We and others have been using deep learning methods to identify patients at risk of respiratory failure. In Chest, Shashikumar et al. reported [
22] excellent AUROCs (0.895 for derivation and 0.882 for validation) for all patients and even stronger AUROCs for COVID-19 patients (0.918 to 0.943 during prospective validation) for a deep learning model that consistently outperformed expert clinicians and established predictors, including the ROX index. The deep learning model was validated in COVID-19 and non-COVID-19 patients from two major academic medical centers. The implementation of this technique is ongoing but may well be supplemented with the use of the AGM to further improve the predictive models. Moreover, data enrichment using the AGM may improve actionability of the deep learning methods (e.g., clinicians could use the OD to determine optimal interventions prior to obvious respiratory deterioration).

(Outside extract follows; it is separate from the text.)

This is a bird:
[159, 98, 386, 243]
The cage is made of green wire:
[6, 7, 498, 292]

Despite our study’s strengths, we acknowledge a few limitations. First, while noninvasive and rapid, the AGM requires patient engagement and some degree of stability in the respiratory rate and pattern. This issue limits its utility as a continuous, passive screening tool, such as the fingertip pulse oximeter; however, we believe it can still be used in a screening capacity by bedside nurses, respiratory therapists, and physicians at intervals, much like routine vital signs, and advocate for its addition to, not replacement of, pulse oximetry. Second, although our goal was to enroll a cohort with rich diversity, we ultimately included only ten black participants (13.7%) plus three of mixed race, which is more than predicted for San Diego County but could clearly be improved with multicenter studies. We further acknowledge that this is a single-center, two-site study, which may further limit its generalizability. Third, we did not perform an interventional study and thus cannot be confident which findings are clinically actionable. For example, future studies could attempt to identify patients likely to benefit from early empiric antibiotics or noninvasive ventilation prior to obvious clinical deterioration. Fourth, we chose “the need for supplemental oxygen” as a clinically important outcome but recognize that need for intubation or extracorporeal membrane oxygen (ECMO) may well have different predictors. Fifth, given the dynamic nature of patients at risk, we recognize that oxygen requirements within 24 h may differ for AGM readings taken early versus late in this window. However, we would argue that such random misclassifications should bias towards the null hypothesis, potentially making our statistically significant results somewhat stronger. Subsequent studies could assess multiple AGM readings over time, such that the trajectory of deterioration versus improvement could be more carefully defined. Despite these limitations, we view our findings as important, and they could potentially yield salient future studies.